Stochastic Clock Attention for Aligning Continuous and Ordered Sequences
This addresses the need for better alignment models in sequence-to-sequence tasks like text-to-speech, offering a drop-in replacement that enhances performance for frame-synchronous targets.
The paper tackled the problem of aligning continuous and ordered sequences in attention mechanisms, which standard methods fail to enforce continuity or monotonicity for; the result was a novel attention framework using learned clocks that improved alignment stability and robustness to time-scaling, matching or improving accuracy in a Transformer text-to-speech testbed.

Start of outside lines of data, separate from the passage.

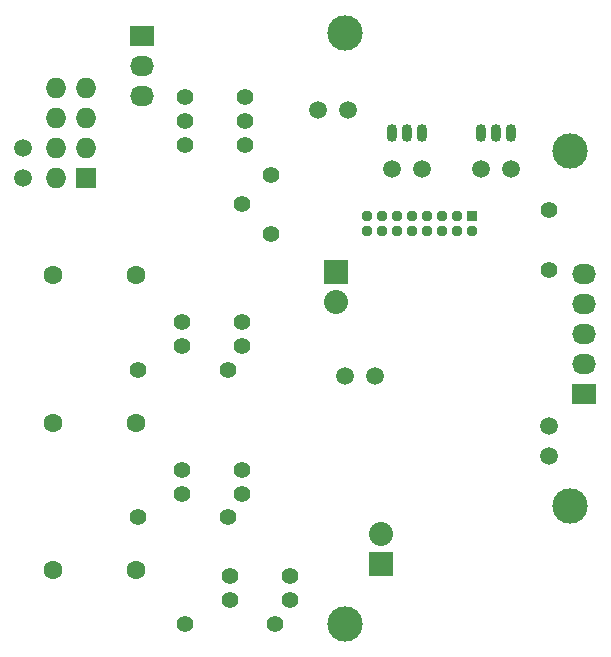
<source format=gbs>
%TF.GenerationSoftware,KiCad,Pcbnew,(2015-06-24 BZR 5814, Git a8bffb8)-product*%
%TF.CreationDate,2015-07-05T17:44:44-06:00*%
%TF.JobID,Power Monitor,506F776572204D6F6E69746F722E6B69,rev?*%
%TF.FileFunction,Soldermask,Bot*%
%FSLAX46Y46*%
G04 Gerber Fmt 4.6, Leading zero omitted, Abs format (unit mm)*
G04 Created by KiCad (PCBNEW (2015-06-24 BZR 5814, Git a8bffb8)-product) date 7/5/2015 5:44:44 PM*
%MOMM*%
G01*
G04 APERTURE LIST*
%ADD10C,0.100000*%
%ADD11C,3.000000*%
%ADD12R,1.727200X1.727200*%
%ADD13O,1.727200X1.727200*%
%ADD14R,0.939800X0.939800*%
%ADD15C,0.939800*%
%ADD16C,1.397000*%
%ADD17C,1.600000*%
%ADD18C,1.501140*%
%ADD19R,2.032000X1.727200*%
%ADD20O,2.032000X1.727200*%
%ADD21O,0.899160X1.501140*%
%ADD22R,2.032000X2.032000*%
%ADD23O,2.032000X2.032000*%
G04 APERTURE END LIST*
D10*
D11*
X143750000Y-62500000D03*
X143750000Y-112500000D03*
X162750000Y-102500000D03*
D12*
X121770000Y-74810000D03*
D13*
X119230000Y-74810000D03*
X121770000Y-72270000D03*
X119230000Y-72270000D03*
X121770000Y-69730000D03*
X119230000Y-69730000D03*
X121770000Y-67190000D03*
X119230000Y-67190000D03*
D14*
X154500000Y-78000000D03*
D15*
X154500000Y-79270000D03*
X153230000Y-78000000D03*
X153230000Y-79270000D03*
X151960000Y-78000000D03*
X151960000Y-79270000D03*
X150690000Y-78000000D03*
X150690000Y-79270000D03*
X149420000Y-78000000D03*
X149420000Y-79270000D03*
X148150000Y-78000000D03*
X148150000Y-79270000D03*
X146880000Y-78000000D03*
X146880000Y-79270000D03*
X145610000Y-78000000D03*
X145610000Y-79270000D03*
D16*
X137500000Y-79500000D03*
X135000000Y-77000000D03*
X137500000Y-74500000D03*
D17*
X126000000Y-108000000D03*
X119000000Y-108000000D03*
X126000000Y-95500000D03*
X119000000Y-95500000D03*
X126000000Y-83000000D03*
X119000000Y-83000000D03*
D16*
X161000000Y-77460000D03*
X161000000Y-82540000D03*
X135290000Y-67950000D03*
X130210000Y-67950000D03*
X135290000Y-69950000D03*
X130210000Y-69950000D03*
X133960000Y-110500000D03*
X139040000Y-110500000D03*
X133960000Y-108500000D03*
X139040000Y-108500000D03*
X129960000Y-101500000D03*
X135040000Y-101500000D03*
X129960000Y-99500000D03*
X135040000Y-99500000D03*
X129960000Y-89000000D03*
X135040000Y-89000000D03*
X129960000Y-87000000D03*
X135040000Y-87000000D03*
X135290000Y-71950000D03*
X130210000Y-71950000D03*
X137810000Y-112500000D03*
X130190000Y-112500000D03*
X133810000Y-103500000D03*
X126190000Y-103500000D03*
X133810000Y-91000000D03*
X126190000Y-91000000D03*
D18*
X141460000Y-69000000D03*
X144000000Y-69000000D03*
D19*
X126500000Y-62760000D03*
D20*
X126500000Y-65300000D03*
X126500000Y-67840000D03*
D18*
X146270000Y-91500000D03*
X143730000Y-91500000D03*
X157770000Y-74000000D03*
X155230000Y-74000000D03*
X150270000Y-74000000D03*
X147730000Y-74000000D03*
X161000000Y-95730000D03*
X161000000Y-98270000D03*
X116500000Y-74770000D03*
X116500000Y-72230000D03*
D21*
X156500000Y-71000000D03*
X157770000Y-71000000D03*
X155230000Y-71000000D03*
X149000000Y-71000000D03*
X150270000Y-71000000D03*
X147730000Y-71000000D03*
D22*
X143000000Y-82730000D03*
D23*
X143000000Y-85270000D03*
D22*
X146812000Y-107442000D03*
D23*
X146812000Y-104902000D03*
D19*
X164000000Y-93080000D03*
D20*
X164000000Y-90540000D03*
X164000000Y-88000000D03*
X164000000Y-85460000D03*
X164000000Y-82920000D03*
D11*
X162750000Y-72500000D03*
M02*

</source>
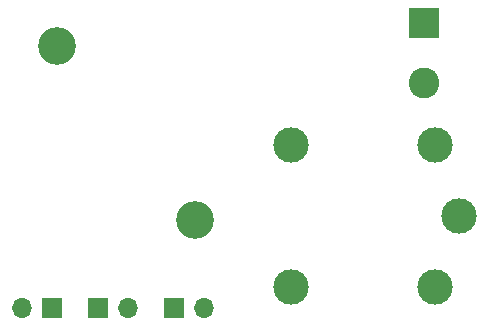
<source format=gbs>
G04 #@! TF.GenerationSoftware,KiCad,Pcbnew,6.0.6*
G04 #@! TF.CreationDate,2022-07-14T17:33:28+02:00*
G04 #@! TF.ProjectId,3D_power_meter,33445f70-6f77-4657-925f-6d657465722e,rev?*
G04 #@! TF.SameCoordinates,Original*
G04 #@! TF.FileFunction,Soldermask,Bot*
G04 #@! TF.FilePolarity,Negative*
%FSLAX46Y46*%
G04 Gerber Fmt 4.6, Leading zero omitted, Abs format (unit mm)*
G04 Created by KiCad (PCBNEW 6.0.6) date 2022-07-14 17:33:28*
%MOMM*%
%LPD*%
G01*
G04 APERTURE LIST*
%ADD10C,3.200000*%
%ADD11R,1.700000X1.700000*%
%ADD12O,1.700000X1.700000*%
%ADD13C,3.000000*%
%ADD14R,2.600000X2.600000*%
%ADD15C,2.600000*%
G04 APERTURE END LIST*
D10*
X165525000Y-95800000D03*
D11*
X165100000Y-118000000D03*
D12*
X162560000Y-118000000D03*
D11*
X169000000Y-118000000D03*
D12*
X171540000Y-118000000D03*
D11*
X175425000Y-118000000D03*
D12*
X177965000Y-118000000D03*
D13*
X199550000Y-110200000D03*
X185350000Y-116200000D03*
X185350000Y-104200000D03*
X197550000Y-104200000D03*
X197550000Y-116200000D03*
D14*
X196645000Y-93880000D03*
D15*
X196645000Y-98960000D03*
D10*
X177275000Y-110525000D03*
M02*

</source>
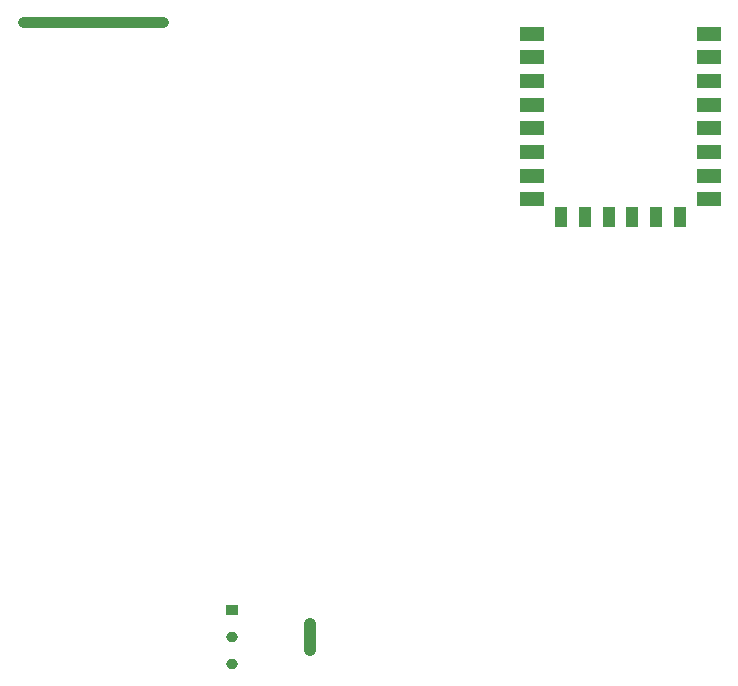
<source format=gtp>
G04*
G04 #@! TF.GenerationSoftware,Altium Limited,Altium Designer,22.1.2 (22)*
G04*
G04 Layer_Color=8421504*
%FSLAX43Y43*%
%MOMM*%
G71*
G04*
G04 #@! TF.SameCoordinates,B9ED1628-3B94-4FFD-BB59-448334CAC492*
G04*
G04*
G04 #@! TF.FilePolarity,Positive*
G04*
G01*
G75*
%ADD17R,1.100X1.700*%
%ADD18R,2.000X1.200*%
%ADD19R,1.004X0.872*%
G04:AMPARAMS|DCode=20|XSize=1.004mm|YSize=0.872mm|CornerRadius=0.436mm|HoleSize=0mm|Usage=FLASHONLY|Rotation=0.000|XOffset=0mm|YOffset=0mm|HoleType=Round|Shape=RoundedRectangle|*
%AMROUNDEDRECTD20*
21,1,1.004,0.000,0,0,0.0*
21,1,0.132,0.872,0,0,0.0*
1,1,0.872,0.066,0.000*
1,1,0.872,-0.066,0.000*
1,1,0.872,-0.066,0.000*
1,1,0.872,0.066,0.000*
%
%ADD20ROUNDEDRECTD20*%
G04:AMPARAMS|DCode=21|XSize=1.004mm|YSize=3.182mm|CornerRadius=0.437mm|HoleSize=0mm|Usage=FLASHONLY|Rotation=0.000|XOffset=0mm|YOffset=0mm|HoleType=Round|Shape=RoundedRectangle|*
%AMROUNDEDRECTD21*
21,1,1.004,2.308,0,0,0.0*
21,1,0.131,3.182,0,0,0.0*
1,1,0.874,0.065,-1.154*
1,1,0.874,-0.065,-1.154*
1,1,0.874,-0.065,1.154*
1,1,0.874,0.065,1.154*
%
%ADD21ROUNDEDRECTD21*%
%ADD22C,0.900*%
D17*
X62598Y63545D02*
D03*
X60598D02*
D03*
X58598D02*
D03*
X56598D02*
D03*
X54598D02*
D03*
X52598D02*
D03*
D18*
X65098Y79045D02*
D03*
Y77045D02*
D03*
Y75045D02*
D03*
Y73045D02*
D03*
Y71045D02*
D03*
Y69045D02*
D03*
Y67045D02*
D03*
Y65045D02*
D03*
X50098D02*
D03*
Y67045D02*
D03*
Y69045D02*
D03*
Y71045D02*
D03*
Y73045D02*
D03*
Y75045D02*
D03*
Y77045D02*
D03*
Y79045D02*
D03*
D19*
X24705Y30290D02*
D03*
D20*
Y28000D02*
D03*
Y25710D02*
D03*
D21*
X31295Y28000D02*
D03*
D22*
X7000Y80080D02*
X18858D01*
M02*

</source>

We formulate an attention mechanism for continuous and ordered sequences that explicitly functions as an alignment model, which serves as the core of many sequence-to-sequence tasks. Standard scaled dot-product attention relies on positional encodings and masks but does not enforce continuity or monotonicity, which are crucial for frame-synchronous targets. We propose learned nonnegative \emph{clocks} to source and target and model attention as the meeting probability of these clocks; a path-integral derivation yields a closed-form, Gaussian-like scoring rule with an intrinsic bias toward causal, smooth, near-diagonal alignments, without external positional regularizers. The framework supports two complementary regimes: normalized clocks for parallel decoding when a global length is available, and unnormalized clocks for autoregressive decoding -- both nearly-parameter-free, drop-in replacements. In a Transformer text-to-speech testbed, this construction produces more stable alignments and improved robustness to global time-scaling while matching or improving accuracy over scaled dot-product baselines. We hypothesize applicability to other continuous targets, including video and temporal signal modeling.